Contribution/Results: We present the first quantitative evidence of significant simulation distortion in CARLA’s DVS: models trained solely on synthetic events suffer over 40% mAP degradation on real event data, whereas models trained on real data exhibit strong cross-domain robustness. These findings identify insufficient DVS simulation fidelity as the primary bottleneck limiting event-based perception performance. Consequently, improving simulation accuracy and developing event-camera-specific domain adaptation methods are critically needed.
📝 Abstract
Event cameras are gaining traction in traffic monitoring applications due to their low latency, high temporal resolution, and energy efficiency, which makes them well-suited for real-time object detection at traffic intersections. However, the development of robust event-based detection models is hindered by the limited availability of annotated real-world datasets. To address this, several simulation tools have been developed to generate synthetic event data. Among these, the CARLA driving simulator includes a built-in dynamic vision sensor (DVS) module that emulates event camera output.
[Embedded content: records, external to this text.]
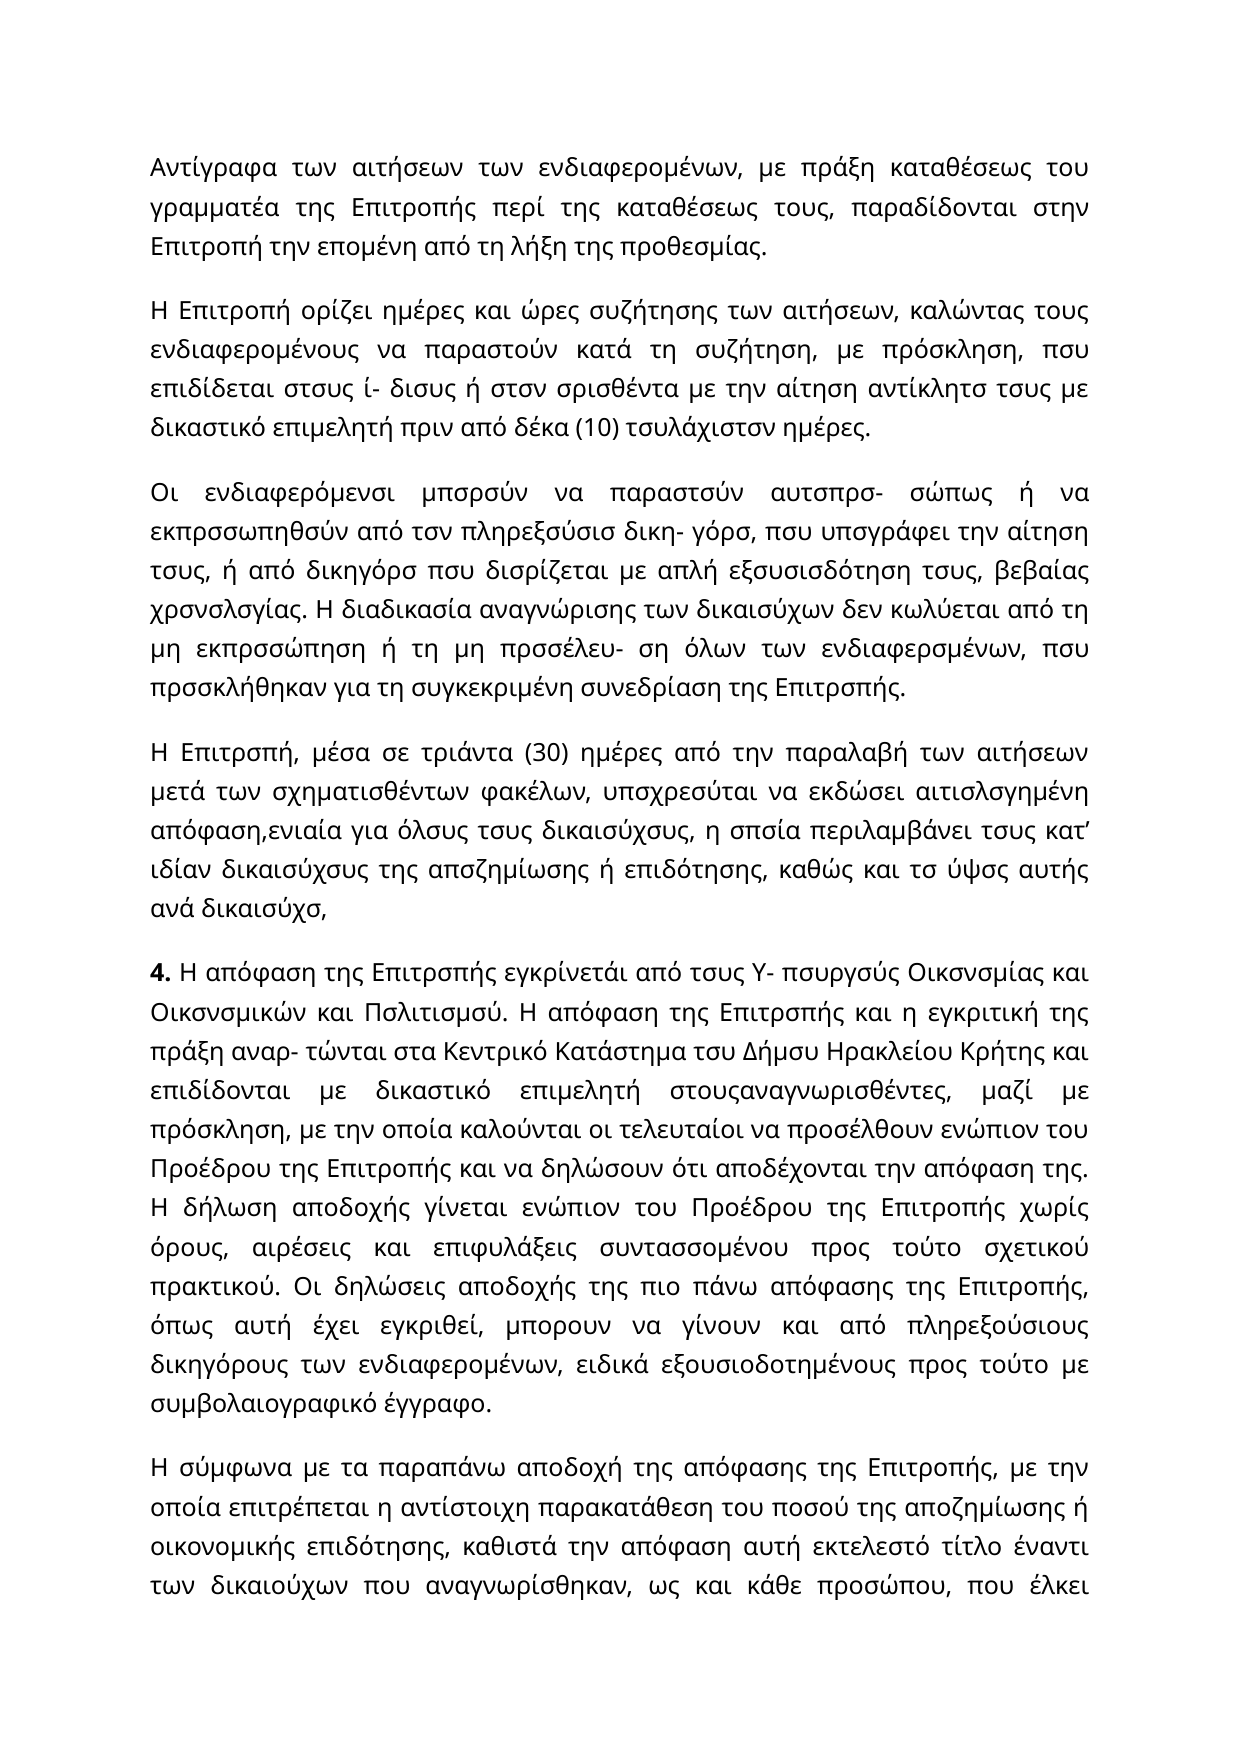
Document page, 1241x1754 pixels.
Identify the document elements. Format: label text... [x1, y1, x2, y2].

text Οι ενδιαφερόμενσι μπσρσύν να παραστσύν αυτσπρσ- σώπως ή να εκπρσσωπηθσύν από τσν πληρεξσύσισ δικη- γόρσ, πσυ υπσγράφει την αίτηση τσυς, ή από δικηγόρσ πσυ δισρίζεται με απλή εξσυσισδότηση τσυς, βεβαίας χρσνσλσγίας. Η διαδικασία αναγνώρισης των δικαισύχων δεν κωλύεται από τη μη εκπρσσώπηση ή τη μη πρσσέλευ- ση όλων των ενδιαφερσμένων, πσυ πρσσκλήθηκαν για τη συγκεκριμένη συνεδρίαση της Επιτρσπής. [150, 474, 1090, 704]
text 4. Η απόφαση της Επιτρσπής εγκρίνετάι από τσυς Υ- πσυργσύς Οικσνσμίας και Οικσνσμικών και Πσλιτισμσύ. Η απόφαση της Επιτρσπής και η εγκριτική της πράξη αναρ- τώνται στα Κεντρικό Κατάστημα τσυ Δήμσυ Ηρακλείου Κρήτης και επιδίδονται με δικαστικό επιμελητή στουςαναγνωρισθέντες, μαζί με πρόσκληση, με την οποία καλούνται οι τελευταίοι να προσέλθουν ενώπιον του Προέδρου της Επιτροπής και να δηλώσουν ότι αποδέχονται την απόφαση της. Η δήλωση αποδοχής γίνεται ενώπιον του Προέδρου της Επιτροπής χωρίς όρους, αιρέσεις και επιφυλάξεις συντασσομένου προς τούτο σχετικού πρακτικού. Οι δηλώσεις αποδοχής της πιο πάνω απόφασης της Επιτροπής, όπως αυτή έχει εγκριθεί, μπορουν να γίνουν και από πληρεξούσιους δικηγόρους των ενδιαφερομένων, ειδικά εξουσιοδοτημένους προς τούτο με συμβολαιογραφικό έγγραφο. [150, 955, 1090, 1420]
text Αντίγραφα των αιτήσεων των ενδιαφερομένων, με πράξη καταθέσεως του γραμματέα της Επιτροπής περί της καταθέσεως τους, παραδίδονται στην Επιτροπή την επομένη από τη λήξη της προθεσμίας. [150, 150, 1090, 262]
text Η Επιτρσπή, μέσα σε τριάντα (30) ημέρες από την παραλαβή των αιτήσεων μετά των σχηματισθέντων φακέλων, υπσχρεσύται να εκδώσει αιτισλσγημένη απόφαση,ενιαία για όλσυς τσυς δικαισύχσυς, η σπσία περιλαμβάνει τσυς κατ’ ιδίαν δικαισύχσυς της απσζημίωσης ή επιδότησης, καθώς και τσ ύψσς αυτής ανά δικαισύχσ, [150, 734, 1090, 925]
text Η Επιτροπή ορίζει ημέρες και ώρες συζήτησης των αιτήσεων, καλώντας τους ενδιαφερομένους να παραστούν κατά τη συζήτηση, με πρόσκληση, πσυ επιδίδεται στσυς ί- δισυς ή στσν σρισθέντα με την αίτηση αντίκλητσ τσυς με δικαστικό επιμελητή πριν από δέκα (10) τσυλάχιστσν ημέρες. [150, 292, 1090, 444]
text Η σύμφωνα με τα παραπάνω αποδοχή της απόφασης της Επιτροπής, με την οποία επιτρέπεται η αντίστοιχη παρακατάθεση του ποσού της αποζημίωσης ή οικονομικής επιδότησης, καθιστά την απόφαση αυτή εκτελεστό τίτλο έναντι των δικαιούχων που αναγνωρίσθηκαν, ως και κάθε προσώπου, που έλκει [150, 1450, 1090, 1602]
Despite its potential, the sim-to-real gap for event-based object detection remains insufficiently studied. In this work, we present a systematic evaluation of this gap by training a recurrent vision transformer model exclusively on synthetic data generated using CARLAs DVS and testing it on varying combinations of synthetic and real-world event streams. Our experiments show that models trained solely on synthetic data perform well on synthetic-heavy test sets but suffer significant performance degradation as the proportion of real-world data increases. In contrast, models trained on real-world data demonstrate stronger generalization across domains. This study offers the first quantifiable analysis of the sim-to-real gap in event-based object detection using CARLAs DVS. Our findings highlight limitations in current DVS simulation fidelity and underscore the need for improved domain adaptation techniques in neuromorphic vision for traffic monitoring.